START Available records

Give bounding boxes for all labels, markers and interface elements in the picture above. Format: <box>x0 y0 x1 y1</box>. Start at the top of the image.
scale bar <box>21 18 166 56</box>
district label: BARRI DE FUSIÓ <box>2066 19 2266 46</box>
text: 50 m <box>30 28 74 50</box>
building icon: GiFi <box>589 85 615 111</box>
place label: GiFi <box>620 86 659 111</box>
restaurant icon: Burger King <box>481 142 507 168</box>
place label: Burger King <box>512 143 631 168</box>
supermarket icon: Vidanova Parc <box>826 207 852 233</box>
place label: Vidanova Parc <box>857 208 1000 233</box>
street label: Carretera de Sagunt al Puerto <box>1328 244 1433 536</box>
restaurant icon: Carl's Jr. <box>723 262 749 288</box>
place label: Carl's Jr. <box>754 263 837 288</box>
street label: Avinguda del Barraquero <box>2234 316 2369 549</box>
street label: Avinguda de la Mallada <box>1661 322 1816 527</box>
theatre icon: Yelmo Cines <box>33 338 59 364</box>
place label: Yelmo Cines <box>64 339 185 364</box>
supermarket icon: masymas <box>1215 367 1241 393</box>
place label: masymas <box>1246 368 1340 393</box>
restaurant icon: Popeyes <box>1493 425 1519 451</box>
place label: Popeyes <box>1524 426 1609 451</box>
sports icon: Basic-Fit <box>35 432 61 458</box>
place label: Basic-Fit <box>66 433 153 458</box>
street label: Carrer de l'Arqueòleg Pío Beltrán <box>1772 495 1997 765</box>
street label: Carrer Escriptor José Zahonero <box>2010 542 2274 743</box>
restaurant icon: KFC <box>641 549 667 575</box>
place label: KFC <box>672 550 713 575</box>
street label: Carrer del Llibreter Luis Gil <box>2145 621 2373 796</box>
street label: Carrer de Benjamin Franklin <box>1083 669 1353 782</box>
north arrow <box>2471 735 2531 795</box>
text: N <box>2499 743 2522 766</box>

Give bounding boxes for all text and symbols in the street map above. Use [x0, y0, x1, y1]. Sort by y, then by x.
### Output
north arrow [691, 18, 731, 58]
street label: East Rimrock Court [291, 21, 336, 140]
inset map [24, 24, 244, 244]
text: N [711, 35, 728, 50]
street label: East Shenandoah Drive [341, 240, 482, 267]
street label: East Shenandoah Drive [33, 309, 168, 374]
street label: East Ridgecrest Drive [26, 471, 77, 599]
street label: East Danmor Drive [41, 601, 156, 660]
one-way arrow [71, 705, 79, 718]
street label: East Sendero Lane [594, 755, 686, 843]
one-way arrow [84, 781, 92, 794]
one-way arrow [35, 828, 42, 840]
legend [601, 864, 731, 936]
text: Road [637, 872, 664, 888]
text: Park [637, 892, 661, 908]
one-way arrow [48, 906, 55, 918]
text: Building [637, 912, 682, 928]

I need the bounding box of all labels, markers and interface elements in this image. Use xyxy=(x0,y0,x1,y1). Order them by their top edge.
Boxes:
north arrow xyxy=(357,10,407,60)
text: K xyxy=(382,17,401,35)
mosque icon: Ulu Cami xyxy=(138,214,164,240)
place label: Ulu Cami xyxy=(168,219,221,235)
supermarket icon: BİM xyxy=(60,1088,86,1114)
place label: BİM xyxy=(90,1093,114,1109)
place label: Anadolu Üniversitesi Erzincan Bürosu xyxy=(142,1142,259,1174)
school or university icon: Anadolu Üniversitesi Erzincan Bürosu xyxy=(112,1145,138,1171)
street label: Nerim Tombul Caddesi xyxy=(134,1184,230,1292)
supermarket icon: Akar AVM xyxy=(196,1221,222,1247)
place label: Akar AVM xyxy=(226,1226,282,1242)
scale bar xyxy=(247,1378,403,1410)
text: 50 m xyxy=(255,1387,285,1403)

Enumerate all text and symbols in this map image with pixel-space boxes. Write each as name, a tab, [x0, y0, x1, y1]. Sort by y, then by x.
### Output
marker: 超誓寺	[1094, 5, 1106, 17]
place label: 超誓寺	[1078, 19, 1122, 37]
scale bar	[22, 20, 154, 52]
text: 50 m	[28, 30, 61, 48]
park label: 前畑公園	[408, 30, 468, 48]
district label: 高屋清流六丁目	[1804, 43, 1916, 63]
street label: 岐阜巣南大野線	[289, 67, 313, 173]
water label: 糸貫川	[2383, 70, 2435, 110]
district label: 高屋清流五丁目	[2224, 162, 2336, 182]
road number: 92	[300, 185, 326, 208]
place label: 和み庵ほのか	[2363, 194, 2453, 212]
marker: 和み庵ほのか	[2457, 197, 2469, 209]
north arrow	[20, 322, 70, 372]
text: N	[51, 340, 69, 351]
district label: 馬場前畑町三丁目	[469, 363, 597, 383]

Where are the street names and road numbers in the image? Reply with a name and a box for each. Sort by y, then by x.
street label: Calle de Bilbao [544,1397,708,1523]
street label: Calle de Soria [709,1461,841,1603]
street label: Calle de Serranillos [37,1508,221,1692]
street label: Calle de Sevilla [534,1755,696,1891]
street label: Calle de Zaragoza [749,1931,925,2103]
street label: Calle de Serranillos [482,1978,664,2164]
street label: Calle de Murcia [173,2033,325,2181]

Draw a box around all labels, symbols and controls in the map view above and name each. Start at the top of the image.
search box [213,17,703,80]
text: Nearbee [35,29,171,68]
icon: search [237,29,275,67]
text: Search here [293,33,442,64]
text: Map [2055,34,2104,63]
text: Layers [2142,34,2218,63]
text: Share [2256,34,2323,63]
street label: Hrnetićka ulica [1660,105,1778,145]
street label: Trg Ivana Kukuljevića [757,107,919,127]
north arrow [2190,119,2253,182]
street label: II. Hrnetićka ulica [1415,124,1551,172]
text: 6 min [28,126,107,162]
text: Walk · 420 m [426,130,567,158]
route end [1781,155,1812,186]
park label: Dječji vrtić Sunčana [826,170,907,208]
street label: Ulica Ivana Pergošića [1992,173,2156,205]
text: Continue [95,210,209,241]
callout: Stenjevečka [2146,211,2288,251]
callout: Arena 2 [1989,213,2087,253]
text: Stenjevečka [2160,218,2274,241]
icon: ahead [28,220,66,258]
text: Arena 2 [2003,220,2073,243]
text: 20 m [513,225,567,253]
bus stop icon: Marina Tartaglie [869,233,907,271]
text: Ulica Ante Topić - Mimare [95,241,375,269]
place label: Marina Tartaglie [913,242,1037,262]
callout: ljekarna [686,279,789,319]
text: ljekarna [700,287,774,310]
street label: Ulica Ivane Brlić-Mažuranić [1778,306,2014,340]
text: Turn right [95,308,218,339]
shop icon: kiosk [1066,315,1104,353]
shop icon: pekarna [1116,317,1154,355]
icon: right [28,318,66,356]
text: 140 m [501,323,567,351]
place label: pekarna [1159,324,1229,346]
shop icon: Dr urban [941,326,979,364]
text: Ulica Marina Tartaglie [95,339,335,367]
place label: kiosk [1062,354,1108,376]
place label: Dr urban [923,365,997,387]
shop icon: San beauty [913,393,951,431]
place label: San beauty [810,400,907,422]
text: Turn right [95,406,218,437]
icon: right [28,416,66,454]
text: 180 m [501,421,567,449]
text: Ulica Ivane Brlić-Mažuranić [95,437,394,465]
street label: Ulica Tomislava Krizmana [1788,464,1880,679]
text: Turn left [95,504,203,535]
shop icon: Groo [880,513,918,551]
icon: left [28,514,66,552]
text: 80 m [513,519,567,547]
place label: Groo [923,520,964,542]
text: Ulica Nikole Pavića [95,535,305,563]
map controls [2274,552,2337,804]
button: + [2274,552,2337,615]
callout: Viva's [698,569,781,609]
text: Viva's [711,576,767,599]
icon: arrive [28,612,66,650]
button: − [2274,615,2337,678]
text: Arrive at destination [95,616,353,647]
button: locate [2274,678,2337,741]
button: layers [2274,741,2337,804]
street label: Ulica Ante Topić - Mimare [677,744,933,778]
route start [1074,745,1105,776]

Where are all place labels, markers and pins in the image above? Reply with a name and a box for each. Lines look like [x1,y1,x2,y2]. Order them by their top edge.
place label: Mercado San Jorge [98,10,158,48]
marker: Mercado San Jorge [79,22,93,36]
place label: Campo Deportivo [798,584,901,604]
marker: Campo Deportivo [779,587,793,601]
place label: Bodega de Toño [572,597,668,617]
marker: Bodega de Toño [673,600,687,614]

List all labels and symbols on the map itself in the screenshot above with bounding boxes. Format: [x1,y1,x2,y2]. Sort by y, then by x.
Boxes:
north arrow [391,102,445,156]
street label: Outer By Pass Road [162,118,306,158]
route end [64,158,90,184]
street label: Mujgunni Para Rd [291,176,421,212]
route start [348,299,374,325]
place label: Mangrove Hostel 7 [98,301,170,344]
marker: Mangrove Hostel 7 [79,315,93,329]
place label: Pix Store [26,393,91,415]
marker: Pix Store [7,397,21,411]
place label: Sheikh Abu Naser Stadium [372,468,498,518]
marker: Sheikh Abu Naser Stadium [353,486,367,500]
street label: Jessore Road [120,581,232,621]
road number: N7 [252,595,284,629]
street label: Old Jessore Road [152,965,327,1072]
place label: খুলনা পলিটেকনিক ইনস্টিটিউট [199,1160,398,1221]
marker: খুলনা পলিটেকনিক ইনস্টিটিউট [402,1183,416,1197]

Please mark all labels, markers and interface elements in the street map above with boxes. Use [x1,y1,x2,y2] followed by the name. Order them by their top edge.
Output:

END Available records

• [What the task requires]: Provide the count of lines in the records above that hold the word "this", with no other text.

• [Expected output]: 2